Вспомнив о камешках, припрятанных в ладанке, я впервые заподозрил: вдруг один из них – для меня? Прислушался: что думает по этому поводу призрачный брат? Но он не появлялся уже полгода.
Финиш? Финиш.
– Тебя ждёт замечательное будущее, иначе быть не может, – шептала Эхо, роняя слёзы мне на загривок.
Я перевернулся на спину, протянул к ней руки, сгрёб в тесное, неудобное объятие, заставил наш судорожный рёв сталкиваться, притираться, пока он не свёлся к единому ритму, не слился в унисон, на чём и затих, истаял, окутав нас тёплым паром.
– У тебя будет всё, чего ты захочешь, – шептала Эхо, покрывая моё лицо поцелуями.
Я отвечал ей, прикладываясь губами к стигматам воспалённых угрей.
Когда Эхо порывисто оседлала меня, я ничуть не удивился. Погладил её бедро у края задравшейся сорочки в пошленькую сирень, мягко подался вверх, выгнулся, стаскивая пижамные штаны и попутно думая, что стану спать голым, когда в моём доме будет тепло.
Мы соединились легко, без вскриков и сбоев дыхания, мы убаюкивали друг друга механикой проникновения и скольжения, не отводя взглядов, не меняя позы, но с каждым движением Эхо выламывалась из собственного алгоритма, а я возвращался к себе – и был ей за это благодарен.

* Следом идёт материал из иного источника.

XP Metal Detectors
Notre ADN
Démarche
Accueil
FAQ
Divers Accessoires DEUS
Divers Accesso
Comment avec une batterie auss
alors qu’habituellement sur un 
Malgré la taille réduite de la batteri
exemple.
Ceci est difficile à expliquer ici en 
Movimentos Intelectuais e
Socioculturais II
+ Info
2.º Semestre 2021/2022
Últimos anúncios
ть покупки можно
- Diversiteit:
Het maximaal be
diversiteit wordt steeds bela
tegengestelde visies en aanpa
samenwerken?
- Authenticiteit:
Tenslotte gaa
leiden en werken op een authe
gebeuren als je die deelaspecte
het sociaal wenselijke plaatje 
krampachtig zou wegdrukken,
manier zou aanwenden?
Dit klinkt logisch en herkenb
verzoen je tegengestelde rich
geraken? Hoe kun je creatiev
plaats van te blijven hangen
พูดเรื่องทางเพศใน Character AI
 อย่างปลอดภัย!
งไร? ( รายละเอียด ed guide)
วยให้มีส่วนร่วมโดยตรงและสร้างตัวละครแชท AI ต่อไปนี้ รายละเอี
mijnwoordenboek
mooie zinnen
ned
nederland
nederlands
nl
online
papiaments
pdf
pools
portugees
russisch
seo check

Клеёнчатая занавеска, убогий ковёр, шипящая лампа, постельное бельё в аляповатую клетку – всё приобрело порочное очарование за счёт контраста действа и декораций.
И в миг утратило его под вопли карги.
Старуха стенала ночь напролёт и не собиралась затыкаться с рассветом. Хуже было то, что утренняя Эхо соглашалась с омерзительными словами, плевками, оплеухами. Распинала себя добровольно. Двойного натиска я рисковал не выдержать.

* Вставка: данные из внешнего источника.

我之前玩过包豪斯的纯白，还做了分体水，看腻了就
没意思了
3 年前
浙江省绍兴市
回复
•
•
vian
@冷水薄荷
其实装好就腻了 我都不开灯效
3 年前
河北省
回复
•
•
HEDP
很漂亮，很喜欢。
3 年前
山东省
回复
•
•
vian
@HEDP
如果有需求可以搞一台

«Живым не возьмёте», – крутилось под языком. Не знаю, откуда надуло сие обещание, поэтому будем считать его очередным приветом, переданным, возможно, самому себе.
«Живым не возьмёте». Рефрен утешал, но не спасал. К полудню ваш покорный слуга – стремительный, ловкий, цветуще юный, циничный в той же мере, что и восторженный – чувствовал себя увальнем, с которым по маминому недосмотру произошёл не красивый в своей неуместности акт плотской любви, а такая гадость, такое грязное дело, что никто уже не отмоет бедное, слабоумное чадо.
Потом я понял, что перепонки мои дрожат не только от визга карги. Не видя его, я знал, что мой призрачный брат сгибается пополам, содрогается от хохота:
– Не уберегли! Не знал, что за ужас с ним творят! Несмышлёныш! Невинная жертва! Растлённая этой… Престарелой… Двадцатипятилетней… Развратницей!
Ржал он без удовольствия – злобно, болезненно, на грани кашля и крика. По чести, с ним случилась форменная истерика. Зато я пришёл в прекрасное расположение духа и еле удержал танцующие на пути к улыбке уголки губ: ситуация в самом деле была уморительной.